I'm not saying it's a good explanation. It's just what I can come up with.

I personally wish that a fraction of the millions spent on abortions (or, for that matter, pro-life and pro-choice rallies/protests/propaganda) would be put toward overhauling the adoption process. There are so many couples out there who would love to adopt and love an unwanted child who can't afford to do so in America because it's such an expensive hassle.

Max Nova said...

What was the phrase Hilary used "safe, legal and rare," or something to that effect? I agree with that sentiment.

Because if we've learned anything from American history is that making things illegal rarely gets rid of them, it generally just makes them more dangerous for those still doing them (ask Damo, he will agree).
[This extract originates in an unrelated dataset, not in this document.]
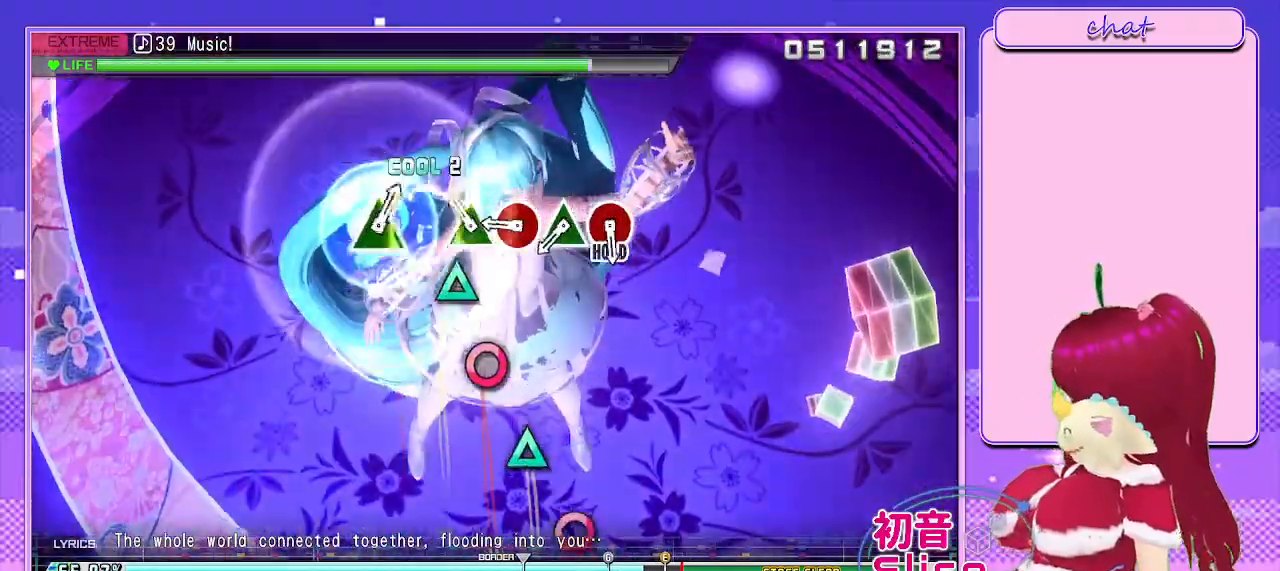
{"dt_ms": 500, "buttons": ["L2"], "left_stick": "center", "right_stick": "center", "events": [[17, "CIRCLE", "up"], [150, "TRIANGLE", "down"], [250, "TRIANGLE", "up"], [400, "CIRCLE", "down"], [483, "CIRCLE", "up"]]}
Outlaw abortion and we go back to the back alleys. And more living alive humans will die that way.

Dennis said...

"When the man on the radio said it he was talking about being pro-life, or anti-abortion or however you choose to describe it, but at this point I feel like it has been reduced to a propoganda buzzphrase that just serves to make its opponents sound like a-holes.'

Yeah, I've always felt this way about both terms. Pro-life? Pro-Choice? Really? As if their opponents are anti-life or anti-choice.

From an anti-abortion person's standpoint I can certainly understand how it would be the number one priority. In their minds, abortion has accounted for the murder of 40-50 million Americans since Roe vs. Wade. That puts this issue on par with World War 2 as far as deaths caused. I don't think any of your suggestions come anywhere near that kind of impact.
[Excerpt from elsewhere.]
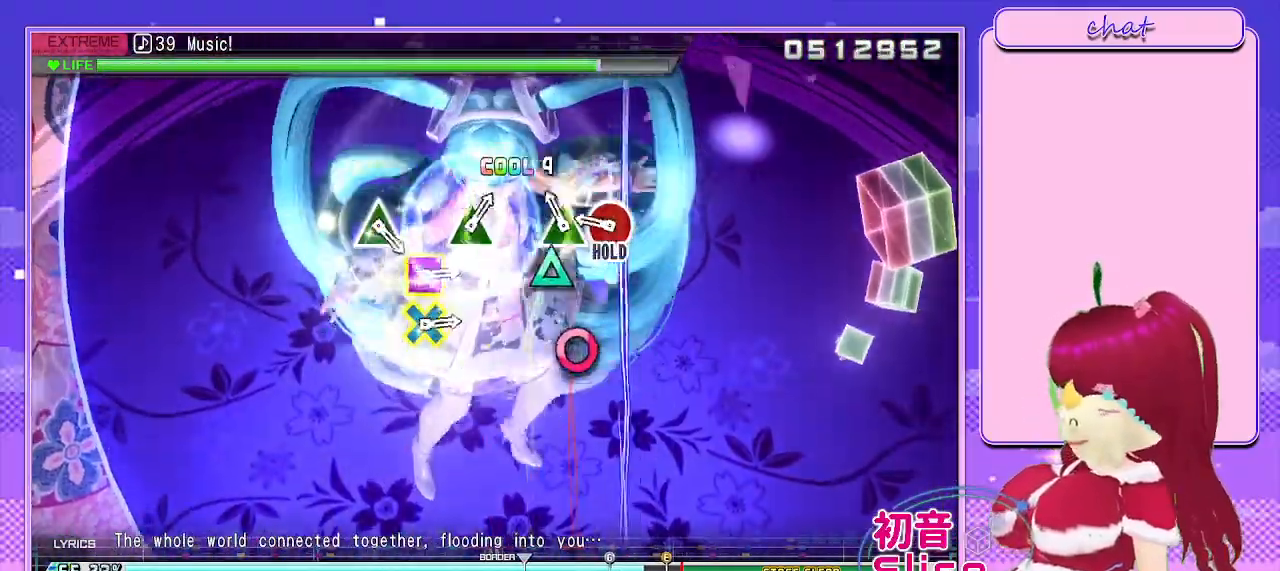
{"dt_ms": 500, "buttons": ["CIRCLE", "L2", "R2"], "left_stick": "center", "right_stick": "center", "events": [[150, "TRIANGLE", "down"], [250, "TRIANGLE", "up"], [367, "CIRCLE", "down"], [500, "R2", "down"]]}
I'm pro-choice in that I think people should be able to do what they want with their own bodies. The same way I think that you should be able to legally commit suicide, become a prostitute or sell your organs. However, I refuse to pick a camp in this argument because I don't agree with the way that either conducts itself. So, I just avoid it at all costs.

And so far that method has worked out pretty well.

David Pratt said...

Hey, I just found this buried in the Health Care bill:

(Sec. 10909) Increases from $10,000 to $13,170 the dollar limitation on: (1) the tax credit for adoption expenses; and (2) the tax exclusion for employer-provided adoption assistance. Allows an inflation adjustment to such limitation after 2010. Makes such credit refundable. Extends through 2011 the general terminating date of the Economic Growth and Tax Relief Reconciliation Act of 2001 with respect to such credit and exclusion.